Predicting sleep-disordered breathing in patients with cystic fibrosis

Study objectives: To examine predictors of sleep-disordered breathing in patients with cystic fibrosis (CF) and moderate-to-severe lung disease using a comprehensive evaluation of both sleep and daytime function. Design: Cross-sectional analysis of sleep studies, lung function, respiratory muscle strength, and evening and morning arterial blood gas measurements in patients with stable CF. A questionnaire addressing sleep quality was administered. Forward stepwise regression analysis was used to identify, the parameters that best predict sleep-related desaturation, hypercapnia, and respiratory, disturbance. Setting: Sleep investigation unit and lung function laboratory. Patients: Thirty-two patients with CF and FEV1 < 65% predicted, in stable clinical condition. Patients were aged 27 +/- 8 years (mean +/- 1 SD) with FEV1 of 36 +/- 10% predicted, evening Pao(2) of 68 +/- 8 mm Hg, and PaCO2 of 43 +/- 5 mm Hg.
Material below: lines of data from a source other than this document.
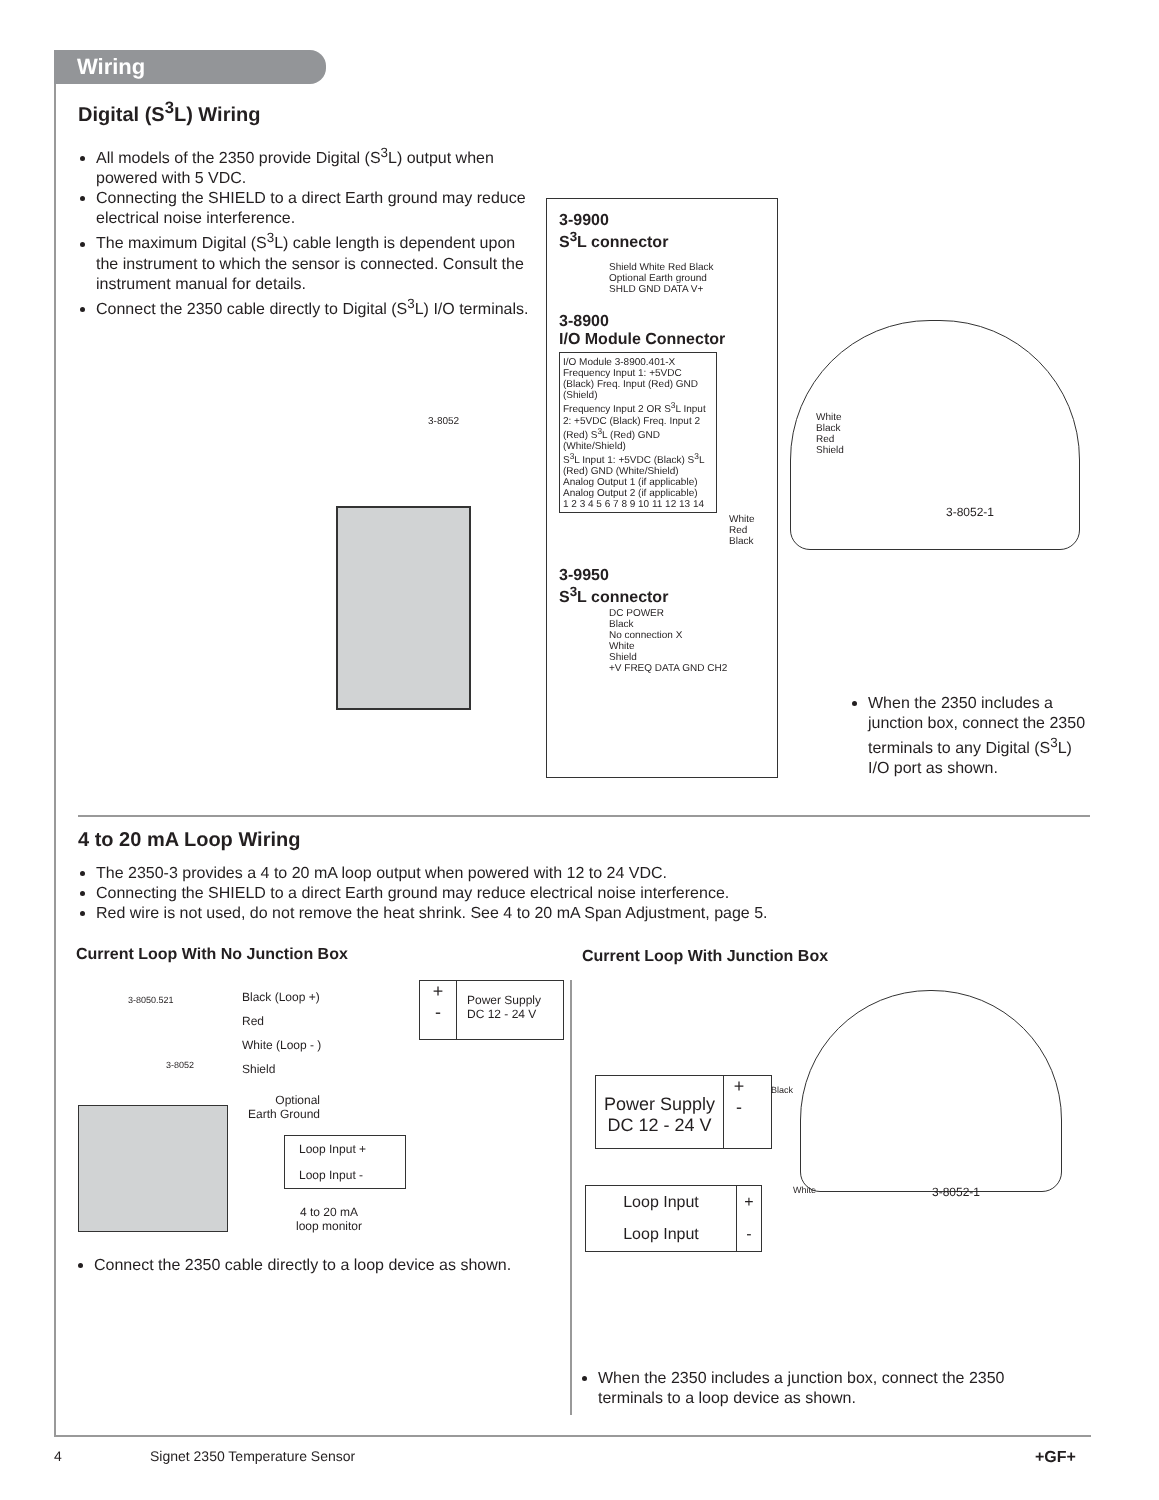Wiring
Digital (S<sup>3</sup>L) Wiring
All models of the 2350 provide Digital (S<sup>3</sup>L) output when powered with 5 VDC.
Connecting the SHIELD to a direct Earth ground may reduce electrical noise interference.
The maximum Digital (S<sup>3</sup>L) cable length is dependent upon the instrument to which the sensor is connected. Consult the instrument manual for details.
Connect the 2350 cable directly to Digital (S<sup>3</sup>L) I/O terminals.
3-8052
3-9900
S<sup>3</sup>L connector
Shield White Red Black
Optional Earth ground
SHLD GND DATA V+
3-8900
I/O Module Connector
I/O Module 3-8900.401-X
Frequency Input 1: +5VDC (Black) Freq. Input (Red) GND (Shield)
Frequency Input 2 OR S<sup>3</sup>L Input 2: +5VDC (Black) Freq. Input 2 (Red) S<sup>3</sup>L (Red) GND (White/Shield)
S<sup>3</sup>L Input 1: +5VDC (Black) S<sup>3</sup>L (Red) GND (White/Shield)
Analog Output 1 (if applicable)
Analog Output 2 (if applicable)
1 2 3 4 5 6 7 8 9 10 11 12 13 14
White Red Black
3-9950
S<sup>3</sup>L connector
DC POWER
Black
No connection X
White
Shield
+V FREQ DATA GND CH2
White
Black
Red
Shield
3-8052-1
When the 2350 includes a junction box, connect the 2350 terminals to any Digital (S<sup>3</sup>L) I/O port as shown.
4 to 20 mA Loop Wiring
The 2350-3 provides a 4 to 20 mA loop output when powered with 12 to 24 VDC.
Connecting the SHIELD to a direct Earth ground may reduce electrical noise interference.
Red wire is not used, do not remove the heat shrink. See 4 to 20 mA Span Adjustment, page 5.
Current Loop With No Junction Box
Current Loop With Junction Box
3-8050.521
3-8052
Black (Loop +)
Red
White (Loop - )
Shield
Optional
Earth Ground
+
-
Power Supply
DC 12 - 24 V
Loop Input +
Loop Input -
4 to 20 mA
loop monitor
Connect the 2350 cable directly to a loop device as shown.
Power Supply
DC 12 - 24 V
+
-
Loop Input
Loop Input
+
-
Black
White 3-8052-1
When the 2350 includes a junction box, connect the 2350 terminals to a loop device as shown.
4 Signet 2350 Temperature Sensor +GF+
Results: Evening Pao(2) (p < 0.0001) and morning PaCO2 (p < 0.01) were predictive of the average minimum oxyhemoglobin saturation per 30-s epoch of sleep (r(2) = 0.74; p < 0.0001). Evening Pao(2) (p < 0.001) was predictive of the rise in transcutaneous carbon dioxide (TeCO2) seen from non-rapid eve movement (NREM) to rapid eye movement (REM) sleep (r(2) = 0.37; p < 0.001). In addition, there was some relationship between expiratory respiratory muscle strength and the REM respiratory disturbance index (r(2) = 0.22; p < 0.01). Conclusion: Evening Pao2 was found to contribute significantly to the ability to predict both sleep-related desaturation and the rise in TeCO2 from NREM sleep to REM sleep in thins subgroup of patients with CF.